• _Work order A_
Quote, in order, every sentence in the footnotes thread that contains the word "like".
• _Work order B_
Pick up the footnotes thread after its last line and keep it going.

• _Document passage_
Edit: I don't know if it is possible, but it'd be nice to be able to somehow "inject" custom routines, much like middlewares, into the compiler, to simplify extension.

Arteneko on 5 Nov 2019

It looks like there is a spec for footnotes at markdownguide.org that uses [^label] syntax.

It looks like you have the right idea with replacing paragraph tokens. I would also run the body of the footnotes through marked so you can use markdown in the footnotes.

it'd be nice to be able to somehow "inject" custom routines, much like middlewares, into the compiler, to simplify extension.

We have talked about adding some sort of marked.use(marked-extension) method to allow extensions to hook into the process but there isn't a PR to implement that yet.

If you want to create a PR I would be happy to review it. 😁 👍

UziTech on 5 Nov 2019

The issue with the markdownguide.org spec is that it's interpreted as a link, something I didn't like.

I would also run the body of the footnotes through marked so you can use markdown in the footnotes.

• _Given information_
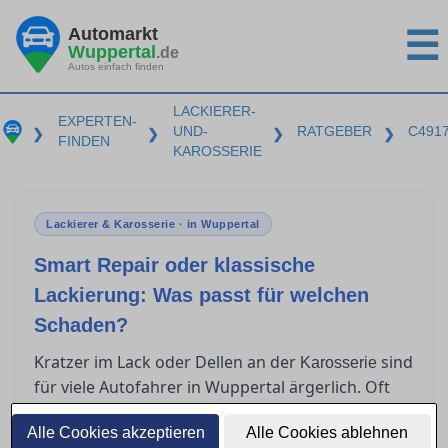
Automarkt
☰
Wuppertal
.de
Autos einfach finden
LACKIERER-
EXPERTEN-
UND-
RATGEBER
C491
❯
❯
❯
❯
FINDEN
KAROSSERIE
Lackierer & Karosserie · in Wuppertal
Smart Repair oder klassische
Lackierung: Was passt für welchen
Schaden?
Kratzer im Lack oder Dellen an der
sind
Karosserie
für viele Autofahrer in Wuppertal ärgerlich. Oft
stellt sich die Frage, ob Smart Repair ausreicht
Alle Cookies akzeptieren
oder eine klassische Lackierung nötig ist. In
Alle Cookies ablehnen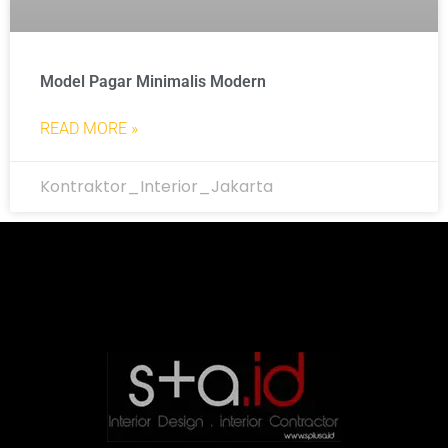
Model Pagar Minimalis Modern
READ MORE »
Kontraktor_Interior_Jakarta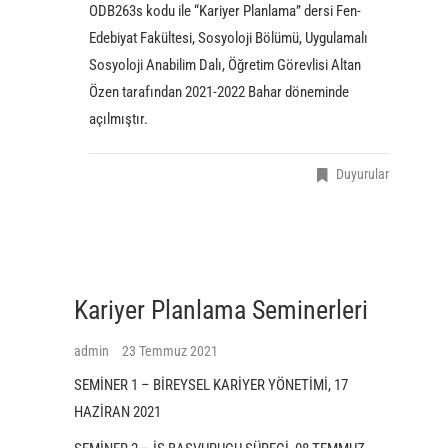
ODB263s kodu ile “Kariyer Planlama” dersi Fen-
Edebiyat Fakültesi, Sosyoloji Bölümü, Uygulamalı
Sosyoloji Anabilim Dalı, Öğretim Görevlisi Altan
Özen tarafından 2021-2022 Bahar döneminde
açılmıştır.
Duyurular
Kariyer Planlama Seminerleri
admin
23 Temmuz 2021
SEMİNER 1 – BİREYSEL KARİYER YÖNETİMİ, 17
HAZİRAN 2021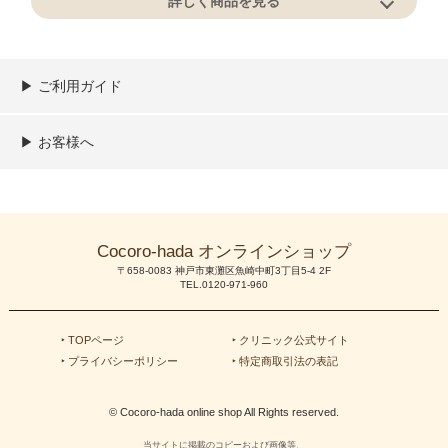
詳しく商品を見る
▶︎ ご利用ガイド
ご利用ガイド
決済／配送／送料について
取り扱い商品一覧
顧客情報の取扱について
特定商取引法の表記
▶︎ お客様へ
新規会員登録
MYページ
買い物カゴ
よくあるご質問
メールが届かないお客様へ
お問い合わせ
Cocoro-hada オンラインショップ
〒658-0083 神戸市東灘区魚崎中町3丁目5-4 2F
TEL.0120-971-960
‣ TOPページ
‣ クリニック公式サイト
‣ プライバシーポリシー
‣ 特定商取引法の表記
© Cocoro-hada online shop All Rights reserved.
当サイトに掲載のコピーおよび画像等、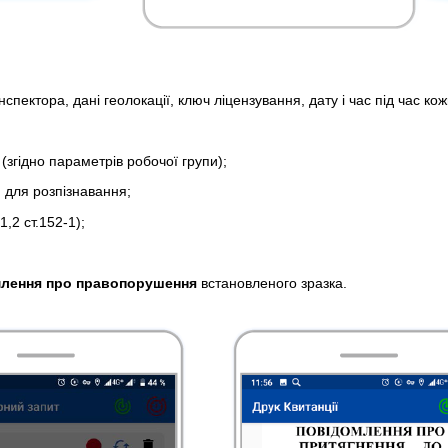
нспектора, дані геолокації, ключ ліцензування, дату і час під час к
(згідно параметрів робочої групи);
 для розпізнавання;
,2 ст.152-1);
лення про правопорушення
встановленого зразка.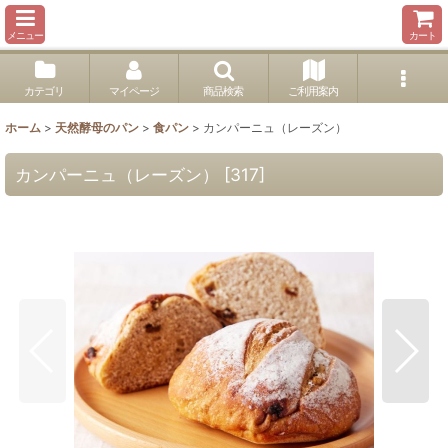
メニュー
カート
カテゴリ
マイページ
商品検索
ご利用案内
ホーム
>
天然酵母のパン
>
食パン
>
カンパーニュ（レーズン）
カンパーニュ（レーズン）
[
317
]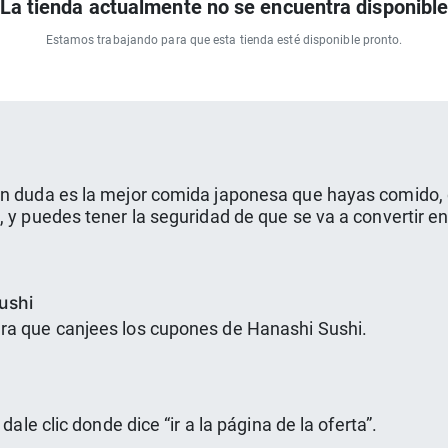
La tienda actualmente no se encuentra disponibl
Estamos trabajando para que esta tienda esté disponible pronto.
in duda es la mejor comida japonesa que hayas comido,
 y puedes tener la seguridad de que se va a convertir en
ushi
ra que canjees los cupones de Hanashi Sushi.
dale clic donde dice “ir a la página de la oferta”.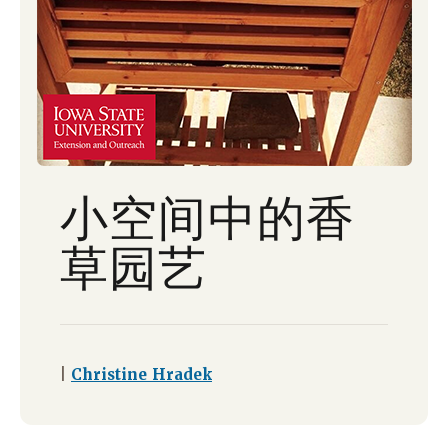
小空间中的香
草园艺
|
Christine Hradek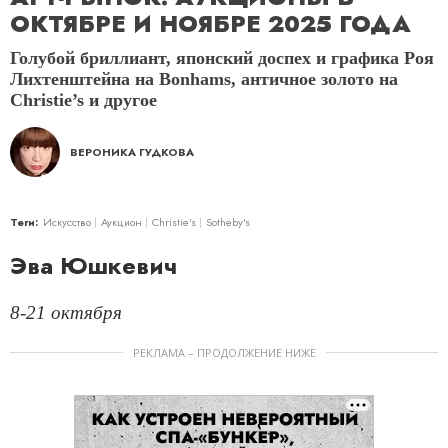
ОКТЯБРЕ И НОЯБРЕ 2025 ГОДА
Голубой бриллиант, японский доспех и графика Роя
Лихтенштейна на Bonhams, античное золото на
Christie’s и другое
ВЕРОНИКА ГУДКОВА
Теги:
Искусство
Аукцион
Christie's
Sotheby's
Эва Юшкевич
8-21 октября
РЕКЛАМА – ПРОДОЛЖЕНИЕ НИЖЕ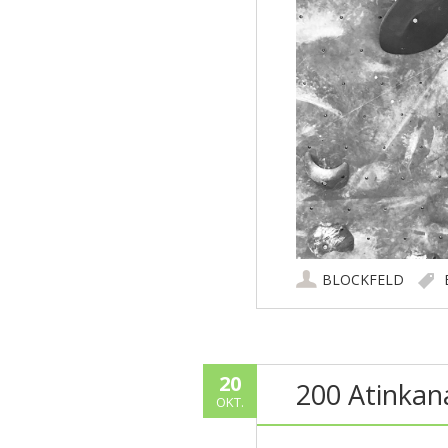
BLOCKFELD
20
200 Atinkan
OKT.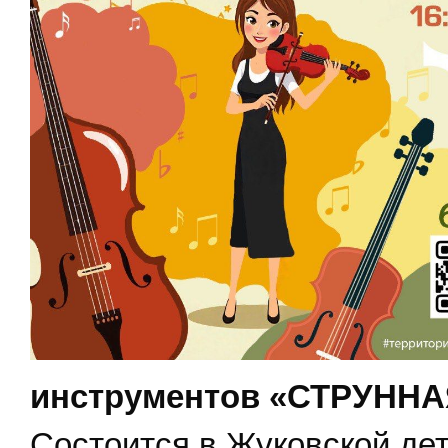
инструментов «СТРУНН
Состоится в Жуковской де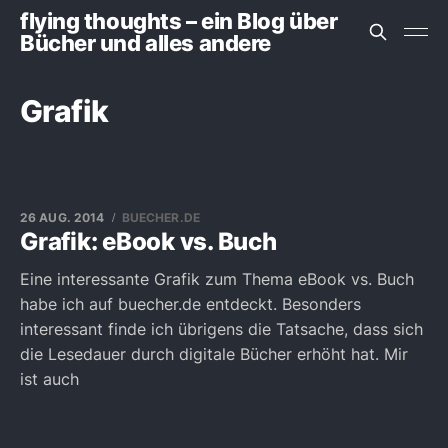
flying thoughts – ein Blog über
Bücher und alles andere
Grafik
26 AUG. 2014
BUECHER.DE
Grafik: eBook vs. Buch
Eine interessante Grafik zum Thema eBook vs. Buch
habe ich auf buecher.de entdeckt. Besonders
interessant finde ich übrigens die Tatsache, dass sich
die Lesedauer durch digitale Bücher erhöht hat. Mir
ist auch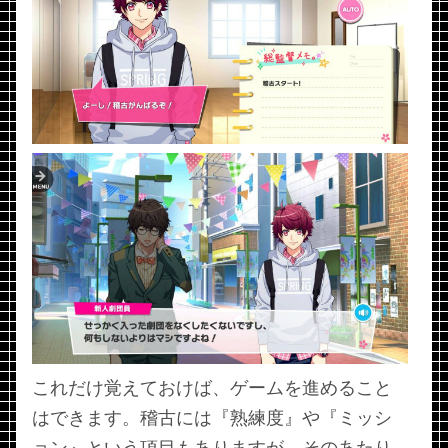
これだけ覚えておけば、ゲームを進めること
はできます。稽古には『熟練度』や『ミッシ
ョン』という項目もありますが、そのあたり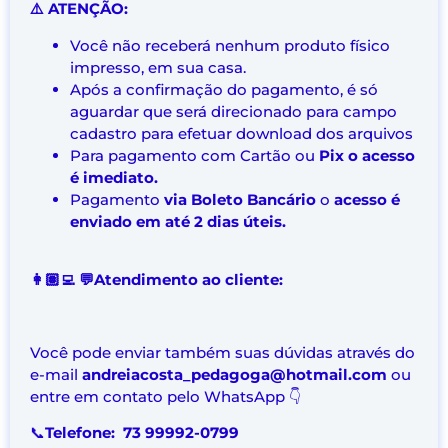
⚠️ ATENÇÃO:
Você não receberá nenhum produto físico
impresso, em sua casa.
Após a confirmação do pagamento, é só
aguardar que será direcionado para campo
cadastro para efetuar download dos arquivos
Para pagamento com Cartão ou
Pix o acesso
é imediato.
Pagamento
via Boleto Bancário
o
acesso é
enviado em até 2 dias úteis.
👩🏽‍💻 💬Atendimento ao cliente:
Você pode enviar também suas dúvidas através do
e-mail
andreiacosta_pedagoga@hotmail.com
ou
entre em contato pelo WhatsApp 👇
📞
Telefone: 73 99992-0799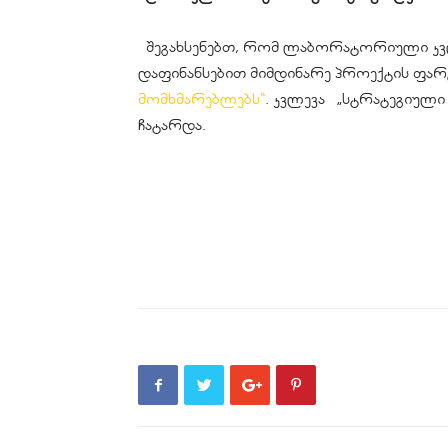
შეგახსენებთ, რომ ლაბორატორიული კვ
დაფინანსებით მიმდინარე პროექტის ფა
მომხმარებლებს“
. კვლევა „სტრატეგიული
ჩატარდა.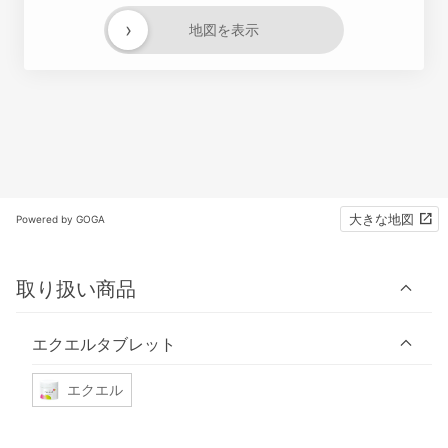
›
地図を表示
大きな地図
Powered by GOGA
取り扱い商品
エクエルタブレット
エクエル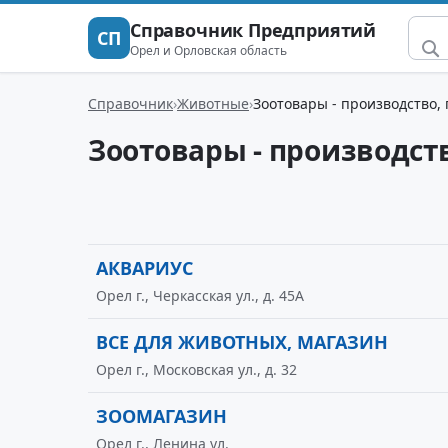
Справочник Предприятий
СП
Орел и Орловская область
Справочник
Животные
Зоотовары - производство,
Зоотовары - производст
АКВАРИУС
Орел г., Черкасская ул., д. 45А
ВСЕ ДЛЯ ЖИВОТНЫХ, МАГАЗИН
Орел г., Московская ул., д. 32
ЗООМАГАЗИН
Орел г., Ленина ул.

• _Task answer A_
Edit: I don't know if it is possible, but it'd be nice to be able to somehow "inject" custom routines, much like middlewares, into the compiler, to simplify extension.
It looks like there is a spec for footnotes at markdownguide.org that uses [^label] syntax.
It looks like you have the right idea with replacing paragraph tokens.
it'd be nice to be able to somehow "inject" custom routines, much like middlewares, into the compiler, to simplify extension.
The issue with the markdownguide.org spec is that it's interpreted as a link, something I didn't like.

• _Task answer B_
That is already done, see.

            refs.push({
                id: refs.length + 1,
                selector: matches[1],
                paragraph: _marked(matches[2]),
            });

If you want to create a PR I would be happy to review it.

I may look into that once I have a bit more time to myself.

Generators (two yields) or passing the lexer / parser would do for the extension? (should be discussed in another thread).

Arteneko on 5 Nov 2019

👍1

I tried to convert my code to instead use the [^id]: paragraph syntax as recommended by the markdownguide (which also was how I originally saw it).

That would mean that the lexer would trust those blocks as links.

Except that the current lexer implementation doesn't parse multi-word links (logical), so I'd need to internally change the lexer for that purpose.

Such a change would probably mean I'd add a references property to the lexer array, but that makes me think that there's something badly architectured: we have an array that has some plugged properties, which have nothing to do with the array itself.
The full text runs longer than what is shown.